Analysts blame frustration with both the divisions between the Israeli-Arab parties and the lack of influence they have in the Israeli Knesset, where Israeli-Arab parties are rarely involved in the power play of the coalition-based political system.
The other factor this time is Mr Lieberman, whose party may even beat Labour into third place on the back of a general swing to the right among Israeli voters enthusiastic about the Gaza operation.
Anat Tolnai, 40 and Ihsan Ka'biya, 35, a Jewish-Arab couple, see his popularity as linked to what Israeli-Arab organisations say is a growth in racist attitudes.
"'Kill the Arabs' used to be a phrase used only on the extreme right - now people say it much more," says Ms Tolnai.
The couple are planning to vote for the mainly Arab party Hadash, after the left-wing Israeli party Meretz that they usually support backed the Gaza operation.
Mr Ka'biya said he had planned not to vote, but Ms Tolnai "convinced me that if we don't vote, we are supporting Lieberman".

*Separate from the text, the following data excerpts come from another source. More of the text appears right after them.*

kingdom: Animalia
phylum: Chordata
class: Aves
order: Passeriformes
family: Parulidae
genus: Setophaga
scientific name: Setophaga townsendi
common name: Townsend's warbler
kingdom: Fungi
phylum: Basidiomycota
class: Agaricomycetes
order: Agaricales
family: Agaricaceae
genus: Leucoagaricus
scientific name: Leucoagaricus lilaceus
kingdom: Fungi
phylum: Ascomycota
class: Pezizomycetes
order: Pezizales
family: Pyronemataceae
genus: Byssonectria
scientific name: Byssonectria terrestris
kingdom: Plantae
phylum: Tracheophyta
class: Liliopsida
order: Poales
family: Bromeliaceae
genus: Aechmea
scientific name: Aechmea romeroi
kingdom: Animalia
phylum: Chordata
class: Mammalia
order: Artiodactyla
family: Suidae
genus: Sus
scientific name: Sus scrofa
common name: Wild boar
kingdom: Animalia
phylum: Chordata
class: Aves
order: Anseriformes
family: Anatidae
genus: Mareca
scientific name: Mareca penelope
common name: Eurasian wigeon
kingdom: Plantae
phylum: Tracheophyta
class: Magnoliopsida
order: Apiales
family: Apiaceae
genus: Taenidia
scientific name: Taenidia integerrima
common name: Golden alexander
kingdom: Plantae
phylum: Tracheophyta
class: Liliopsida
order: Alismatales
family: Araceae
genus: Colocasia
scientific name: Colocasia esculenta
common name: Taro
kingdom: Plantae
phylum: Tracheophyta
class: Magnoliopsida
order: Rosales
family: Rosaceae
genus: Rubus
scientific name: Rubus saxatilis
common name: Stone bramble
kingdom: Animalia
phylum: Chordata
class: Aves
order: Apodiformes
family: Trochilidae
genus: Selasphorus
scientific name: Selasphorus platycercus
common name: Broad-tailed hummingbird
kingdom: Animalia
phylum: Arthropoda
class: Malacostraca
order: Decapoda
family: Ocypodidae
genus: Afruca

A short drive away, amid the neatly landscaped verges of Nazareth-Illit - a mainly Jewish nearby town, Yisraeli Beiteinu's local office is in a small, dim room above a row of shops with signs in Russian.
Alex Gadalkin, leading the local campaign, sits below a poster declaring "no loyalty, no citizenship".
"We don't hate the Arabs," he says, repeatedly, when asked about the party's controversial policies.
"We want them to serve the country like the country serves them," he says, "they get a lot of things, we just want them to give something".
But the question of Israeli-Arab opposition to the war remains thorny.
"To say the war is wrong is freedom of speech, but to oppose the army, or the citizens of the south who suffer from rocket attacks, that's not OK," he says.
"To raise the Palestinian flag or sing the songs of Hamas, is not OK," chips in another party activist.
"They want us to be silent or to agree with them," says Israeli-Arab MK Ahmad Tibi.
He says he is opposed to rocket attacks targeting Israeli civilians, but "no one can accept the formula that the reaction to a panic attack in Sderot should be a river of blood in Gaza".
There has long been fear among Israelis that the Israeli-Arab population in their midst is a fifth column, ready to support Palestinian attacks on Israel.
But Israeli Arabs tread a delicate line, fearful of losing the rights and economic opportunities they enjoy as Israeli citizens.
Pressed repeatedly on whether he supports any kind of attack on the Israeli military, Mr Tibi says: "I prefer the negotiating table - but if Israelis are killing Palestinians, then Palestinians are saying 'we are defending ourselves'."
And on the streets of Nazareth, few will give a straight answer on whether they have sympathy with Hamas.
"It's not sympathy for Hamas, it's about who's being killed - if you say someone's killing, but you're also killing - then who's the killer? Nobody's better than the other," says snack bar manager Ahab Issa, 28.